WISHLIST: April Books
Since plonking my bum firmly back on the book-y band wagon a couple of weeks ago following a severe dry spell in my reading itinerary, my ‘To Read’ list is once again growing freakishly long – to the point that quite frankly it’s almost intimidating. There’s no way that I’m ever going to be able to get round to reading all the books I want to even in my entire lifetime, surely?!
I’ve always chosen to read fiction over non-fiction, simply because reading has always been a form of escapism for me and the length and breadth of people’s imaginations and the stories they manage to conjure up never fails to amaze me. However, I’ve recently decided that in an attempt to make this hobby even more worthwhile, I’d like to start reading some fact-based books that will serve to (hopefully) educate my puney little brain and spark some deep(er) thinking.
I’ve always been interested in and enjoyed learning about history, philosophy and psychology, so what better place to start? I’ve been doing some research and pouring over “Books to Read Before You Die” type lists that cover these topics, so here’s my April Book Wishlist as a result – if you’ve read any of these, please let me know your thoughts and which I should tackle first!
100,000 years ago, at least six human species inhabited the earth. Today there is just one. Us. Homo sapiens. How did our species succeed in the battle for dominance? Why did our foraging ancestors come together to create cities and kingdoms? How did we come to believe in gods, nations and human rights; to trust money, books and laws; and to be enslaved by bureaucracy, timetables and consumerism? And what will our world be like in the millennia to come?
While Europe is becoming increasingly secularised, the rise of religious fundamentalism, whether in the Middle East or Middle America, is dramatically and dangerously dividing opinion around the world. In America, and elsewhere, a vigorous dispute between ‘intelligent design’ and Darwinism is seriously undermining and restricting the teaching of science. In many countries religious dogma from medieval times still serves to abuse basic human rights such as women’s and gay rights. And all from a belief in a God whose existence lacks evidence of any kind.

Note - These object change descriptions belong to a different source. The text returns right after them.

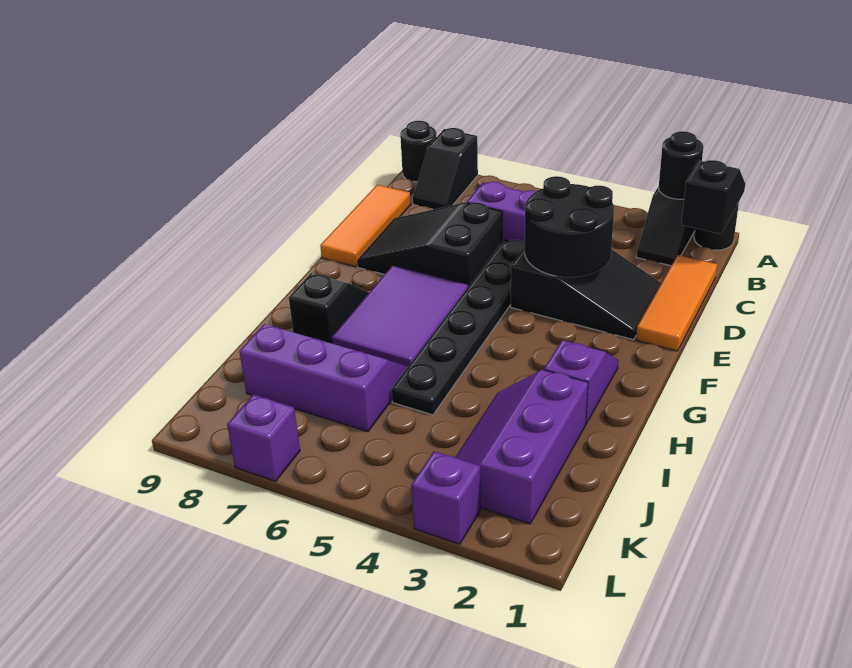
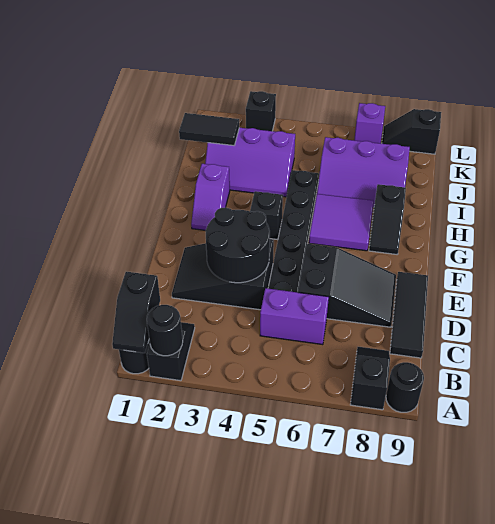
orange 1x3 tile [636,255,717,351] -> none
orange 1x3 tile [320,185,411,267] -> black 1x3 tile [390,272,428,358]
purple 2x3 tile [332,265,468,366] -> purple 2x2 tile [309,194,374,251]
none -> black 1x1 brick [250,191,283,240]
purple 2x3 slope [455,370,588,524] -> purple 2x3 slope turned to [205,128,295,197]
none -> black 1x2 tile [179,113,239,145]
purple 1x1 brick [411,451,481,544] -> black 1x1 brick [246,91,276,131]
none -> black 1x2 slope [382,109,441,154]

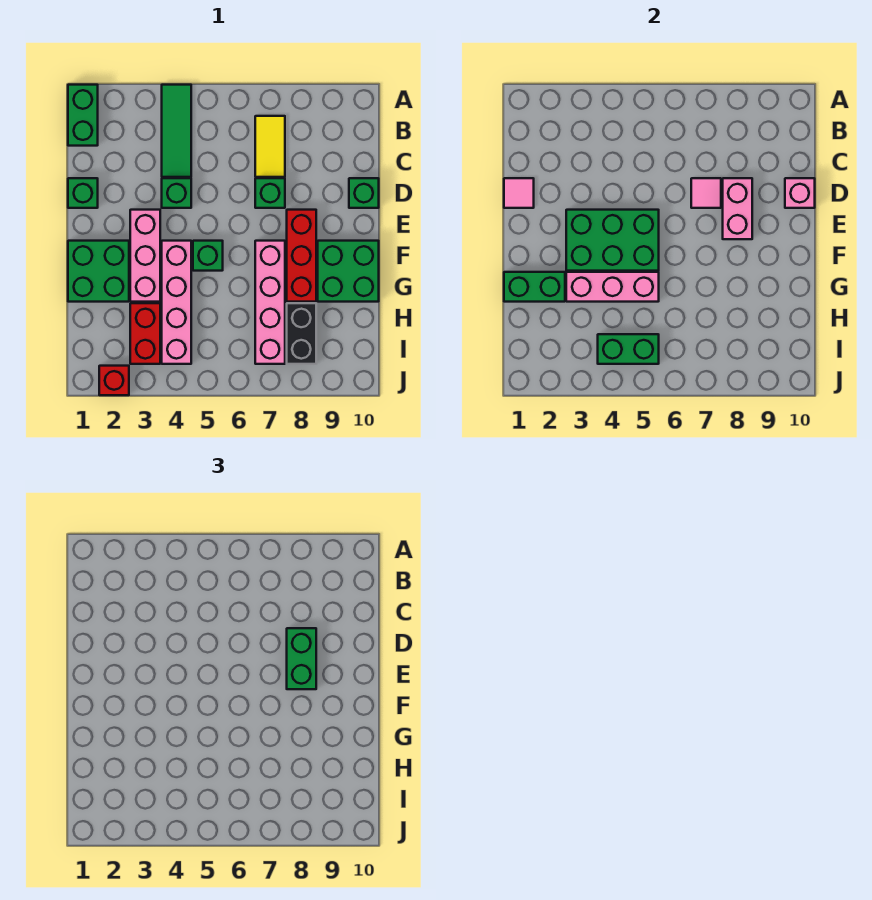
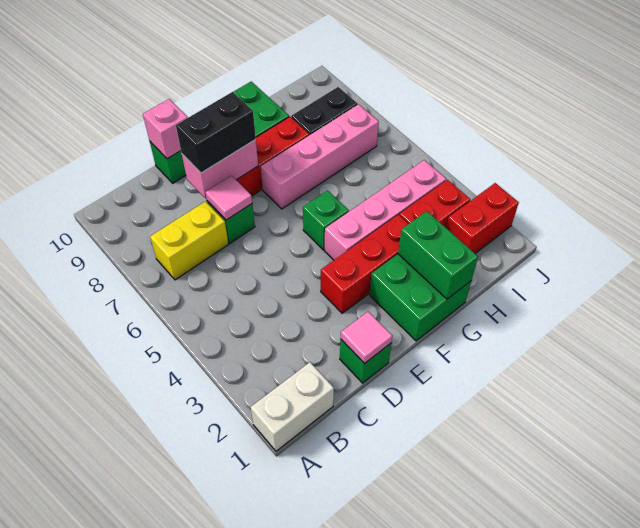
green 1x2 brick [68,85,98,146] -> white 1x2 brick [251,362,334,451]
green 1x3 tile [162,85,191,177] -> none
yellow 1x2 tile [255,116,285,177] -> yellow 1x2 brick [150,201,228,280]
green 1x1 brick [162,178,191,208] -> none
green 1x2 brick [287,628,316,689] -> black 1x2 brick [176,92,256,173]
pink 1x3 brick [130,210,160,302] -> red 1x3 brick [321,215,408,313]
green 2x3 brick [566,210,659,271] -> none
pink 1x3 brick [566,272,659,302] -> none
green 1x2 brick [598,334,659,364] -> none
red 1x1 brick [99,366,129,395] -> red 1x2 brick [446,183,519,253]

Aged 24, Matt Haig’s world caved in. He could see no way to go on living. This is the true story of how he came through crisis, triumphed over an illness that almost destroyed him and learned to live again.
A moving, funny and joyous exploration of how to live better, love better and feel more alive, Reasons to Stay Alive is more than a memoir. It is a book about making the most of your time on earth.
An art expert instantly spots a fake. A cop decides whether to shoot. A psychologist accurately predicts a couple’s future in minutes. This book is about those moments when we ‘know’ something without knowing why. It shows that honing your instincts could change the way you think about thinking forever.